→ **Exercise goal**
Convert every line of text in the listing below into a Markdown table with the columns "Row" and "Line," numbering the rows in order and skipping blank lines. Leave the pictures out of the table.

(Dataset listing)

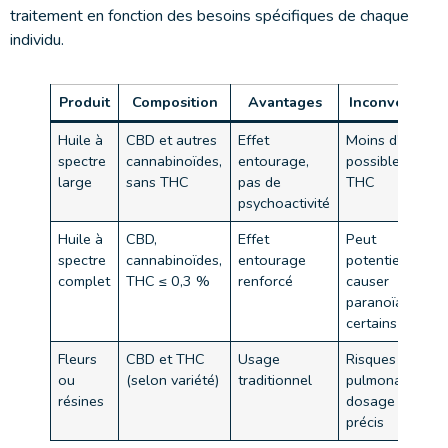
traitement en fonction des besoins spécifiques de chaque
individu.
Produit
Composition
Avantages
Inconvénients
Huile à
CBD et autres
Effet
Moins d’effet
spectre
cannabinoïdes,
entourage,
possible lié au
large
sans THC
pas de
THC
psychoactivité
Huile à
CBD,
Effet
Peut
spectre
cannabinoïdes,
entourage
potentiellemen
complet
THC ≤ 0,3 %
renforcé
causer
paranoïa chez
certains
Fleurs
CBD et THC
Usage
Risques
ou
(selon variété)
traditionnel
pulmonaires,
résines
dosage moins
précis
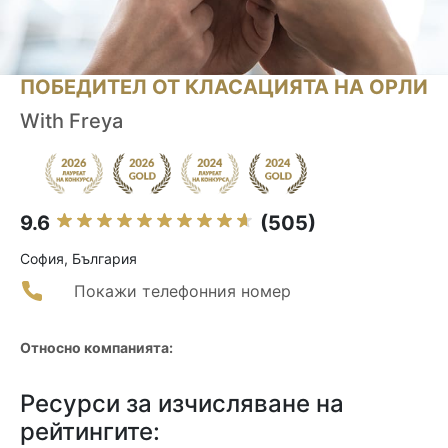
ПОБЕДИТЕЛ ОТ КЛАСАЦИЯТА НА ОРЛИ
With Freya
9.6
(505)
София, България
Покажи телефонния номер
Относно компанията:
Ресурси за изчисляване на
рейтингите:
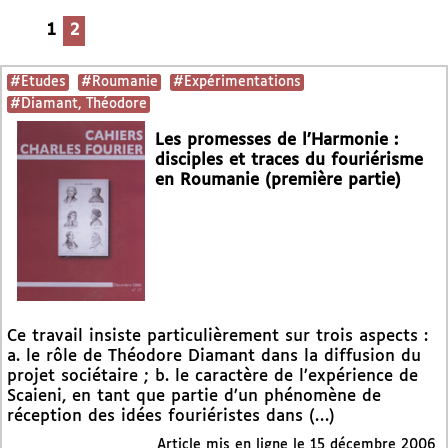
1
2
#Etudes
#Roumanie
#Expérimentations
#Diamant, Théodore
Les promesses de l’Harmonie :
disciples et traces du fouriérisme
en Roumanie (première partie)
Ce travail insiste particulièrement sur trois aspects :
a. le rôle de Théodore Diamant dans la diffusion du
projet sociétaire ; b. le caractère de l’expérience de
Scaieni, en tant que partie d’un phénomène de
réception des idées fouriéristes dans (…)
Article mis en ligne le
15 décembre 2006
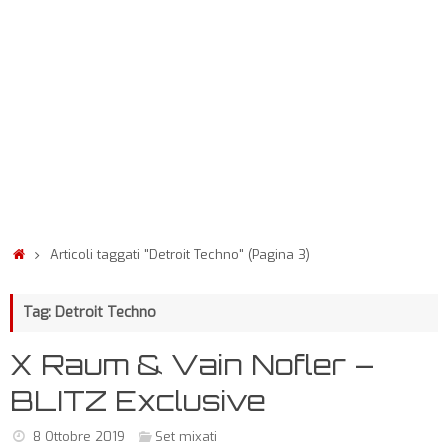
Articoli taggati "Detroit Techno"
(Pagina 3)
Tag: Detroit Techno
X Raum & Vain Nofler –
BLITZ Exclusive
8 Ottobre 2019
Set mixati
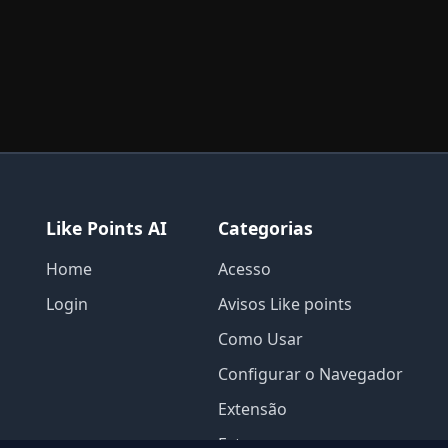
Like Points AI
Categorias
Home
Acesso
Login
Avisos Like points
Como Usar
Configurar o Navegador
Extensão
Extras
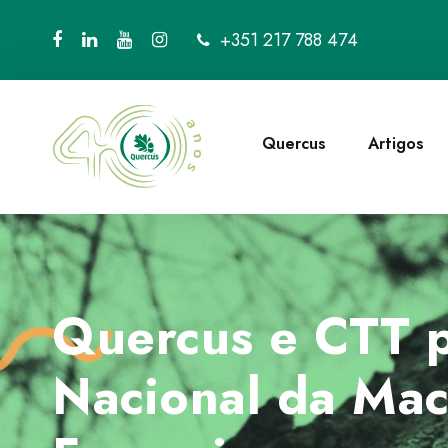
+351 217 788 474
Quercus
Artigos
Quercus e CTT p
Nacional da Mac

→ **Exercise solution**
| Row | Line |
|---|---|
| 1 | traitement en fonction des besoins spécifiques de chaque |
| 2 | individu. |
| 3 | Produit |
| 4 | Composition |
| 5 | Avantages |
| 6 | Inconvénients |
| 7 | Huile à |
| 8 | CBD et autres |
| 9 | Effet |
| 10 | Moins d’effet |
| 11 | spectre |
| 12 | cannabinoïdes, |
| 13 | entourage, |
| 14 | possible lié au |
| 15 | large |
| 16 | sans THC |
| 17 | pas de |
| 18 | THC |
| 19 | psychoactivité |
| 20 | Huile à |
| 21 | CBD, |
| 22 | Effet |
| 23 | Peut |
| 24 | spectre |
| 25 | cannabinoïdes, |
| 26 | entourage |
| 27 | potentiellemen |
| 28 | complet |
| 29 | THC ≤ 0,3 % |
| 30 | renforcé |
| 31 | causer |
| 32 | paranoïa chez |
| 33 | certains |
| 34 | Fleurs |
| 35 | CBD et THC |
| 36 | Usage |
| 37 | Risques |
| 38 | ou |
| 39 | (selon variété) |
| 40 | traditionnel |
| 41 | pulmonaires, |
| 42 | résines |
| 43 | dosage moins |
| 44 | précis |
| 45 | ПОБЕДИТЕЛ ОТ КЛАСАЦИЯТА НА ОРЛИ |
| 46 | With Freya |
| 47 | 9.6 |
| 48 | (505) |
| 49 | София, България |
| 50 | Покажи телефонния номер |
| 51 | Относно компанията: |
| 52 | Ресурси за изчисляване на |
| 53 | рейтингите: |
| 54 | 1 |
| 55 | 2 |
| 56 | #Etudes |
| 57 | #Roumanie |
| 58 | #Expérimentations |
| 59 | #Diamant, Théodore |
| 60 | Les promesses de l’Harmonie : |
| 61 | disciples et traces du fouriérisme |
| 62 | en Roumanie (première partie) |
| 63 | Ce travail insiste particulièrement sur trois aspects : |
| 64 | a. le rôle de Théodore Diamant dans la diffusion du |
| 65 | projet sociétaire ; b. le caractère de l’expérience de |
| 66 | Scaieni, en tant que partie d’un phénomène de |
| 67 | réception des idées fouriéristes dans (…) |
| 68 | Article mis en ligne le |
| 69 | 15 décembre 2006 |
| 70 | Articoli taggati "Detroit Techno" |
| 71 | (Pagina 3) |
| 72 | Tag: Detroit Techno |
| 73 | X Raum & Vain Nofler – |
| 74 | BLITZ Exclusive |
| 75 | 8 Ottobre 2019 |
| 76 | Set mixati |
| 77 | Like Points AI |
| 78 | Categorias |
| 79 | Home |
| 80 | Acesso |
| 81 | Login |
| 82 | Avisos Like points |
| 83 | Como Usar |
| 84 | Configurar o Navegador |
| 85 | Extensão |
| 86 | Extras |
| 87 | +351 217 788 474 |
| 88 | Quercus |
| 89 | Artigos |
| 90 | Quercus e CTT p |
| 91 | Nacional da Mac |